God, after a while, will hold up these reeking, stenchful, accursed sheets, upon which they spread out their guilt, and the whole universe will cry out for their damnation. See the work of bad newspapers in the false tidings they bring! There are hundreds of men to-day penniless, who were, during the war, hurled from their affluent positions by incorrect accounts of battles that shook the money-market, and the gold gamblers, with their hoofs, trampled these honest men into the mire. And many a window was hoisted at the hour of midnight as the boy shouted: “Extra! Extra!” And the father and mother who had an only son at the front, with trembling hand, and blanched cheek, and sinking heart, read of battles that had never occurred. God pity the father and mother who have a boy at the front when evil tidings come! If an individual makes a false statement, one or twenty persons may be damaged; but a newspaper of large circulation that wilfully makes a misstatement in one day tells fifty thousand falsehoods.
The most stupendous of all lies is a newspaper lie.
A bad newspaper scruples not at any slander. It may be that, to escape the grip of the law, the paragraphs will be nicely worded, so that the suspicion is thrown out and the damage done without any exposure to the law. Year by year, thousands of men are crushed by the ink-roller. An unscrupulous man in the editorial chair may smite as with the wing of a destroying angel. What to him is commercial integrity, or professional reputation, or woman’s honor, or home’s sanctity? It seems as if he held in his hand a hose with which, while all the harpies of sin were working at the pumps, he splashed the waters of death upon the best interests of society.
The express-train in England halts not to take in water, but between the tracks there is a trough, one-fourth of a mile in length, filled with water; and the engine drops a hose that catches up the water while the train flies. So with bad newspapers that fly along the track of death without pausing a moment, yet scooping up into themselves the pollution of society, and in the awful rush making the earth tremble.

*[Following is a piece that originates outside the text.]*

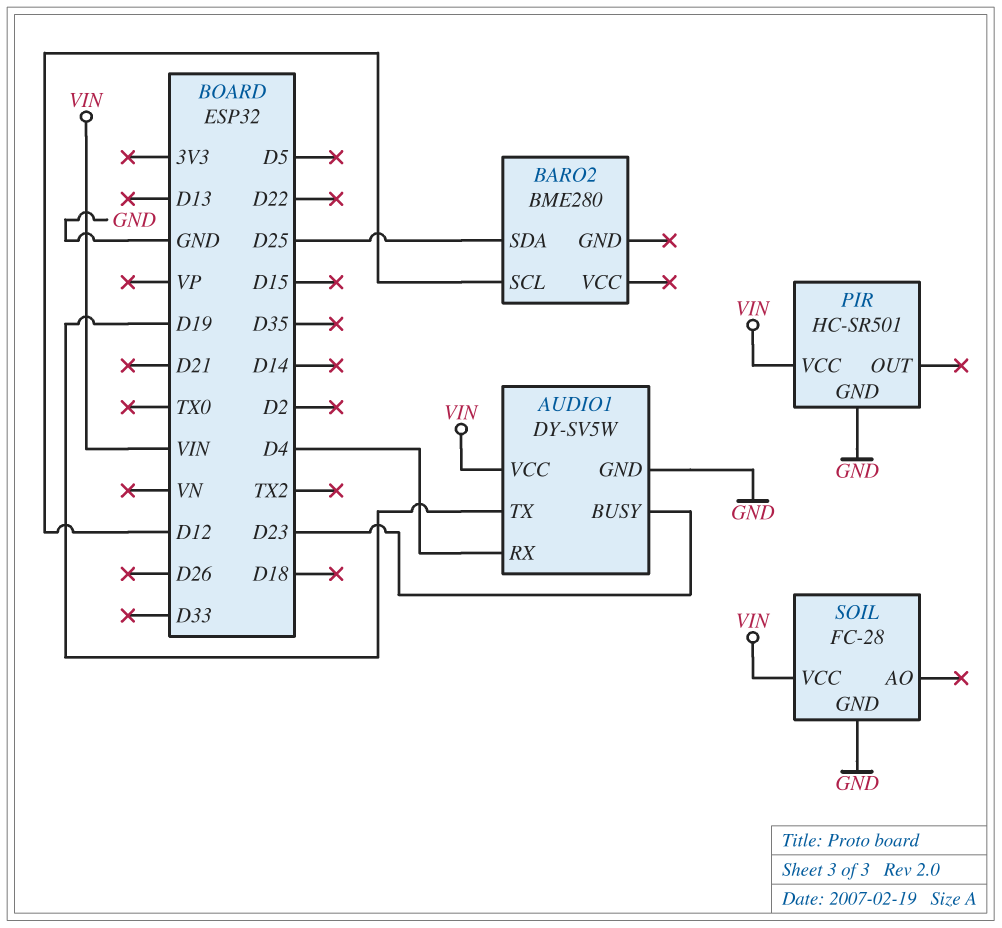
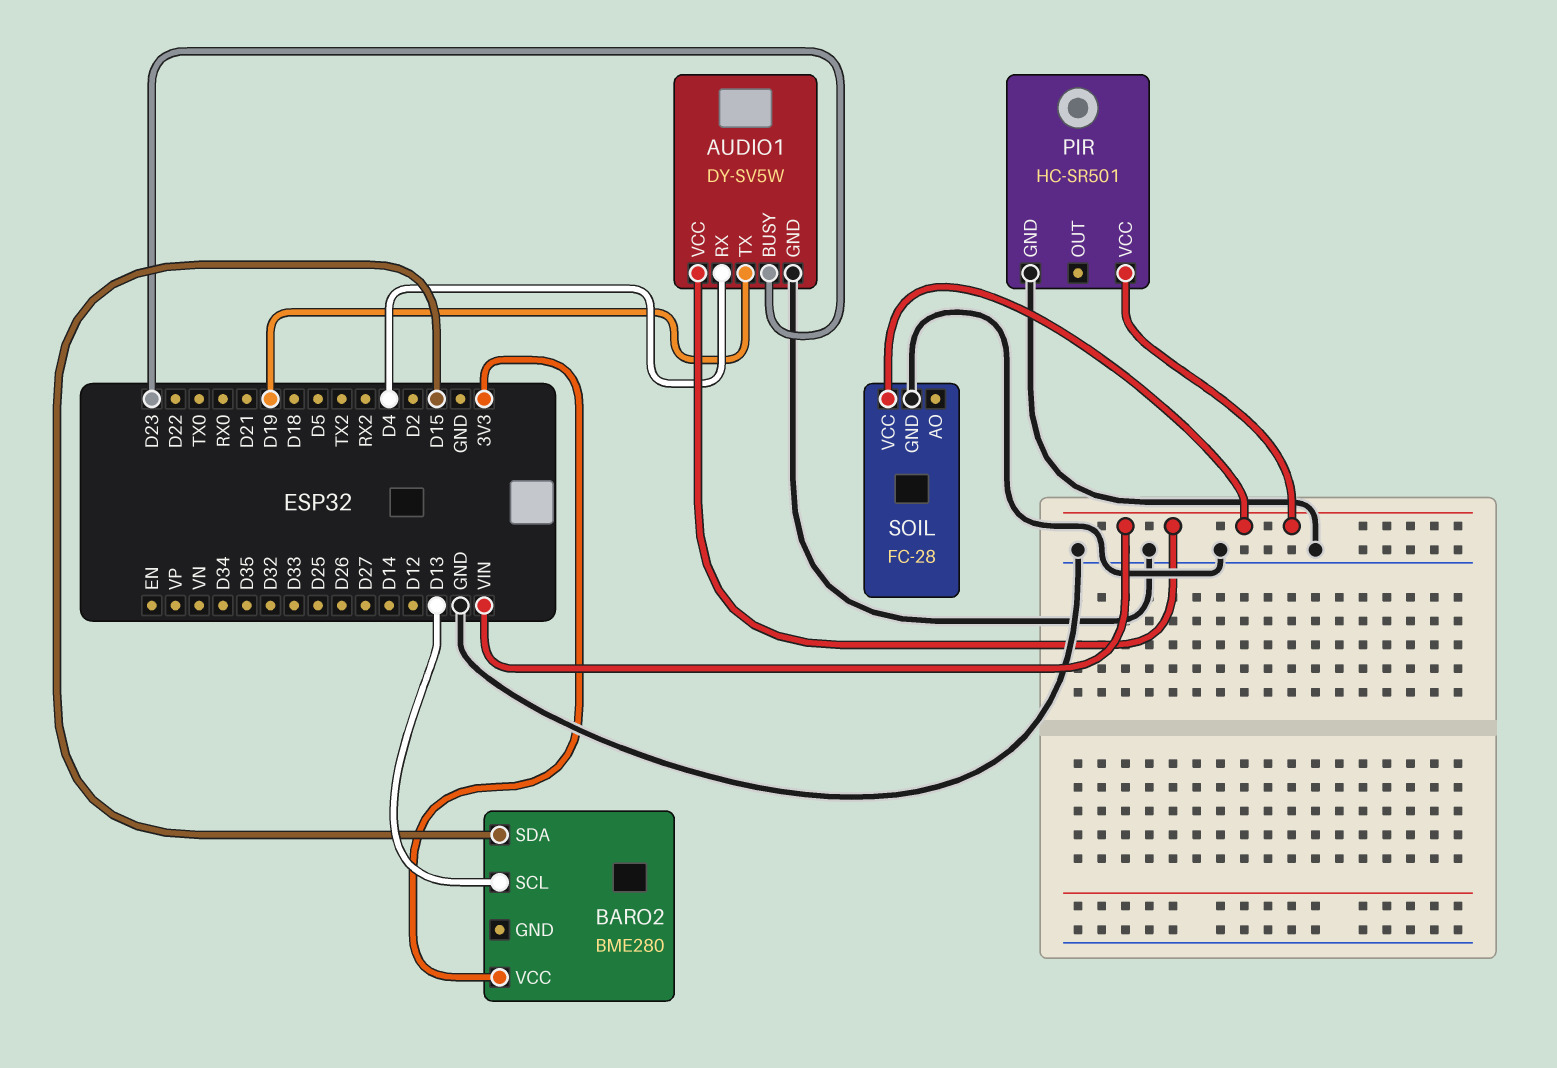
BARO2 pin SCL: D12 -> D13
BARO2 pin SDA: D25 -> D15
BARO2 pin VCC: none -> 3V3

The most abandoned man of the city may go to the bad newspaper and get a slander inserted about the best man. If he cannot do it in any other way, he can by means of an anonymous communication. Now, a man who, to injure another, will write an anonymous letter, is, in the first place, a coward, and, in the second place, a villain. Many of these offensive anonymous letters you see in the bad newspaper have been found to be written in the editorial chair.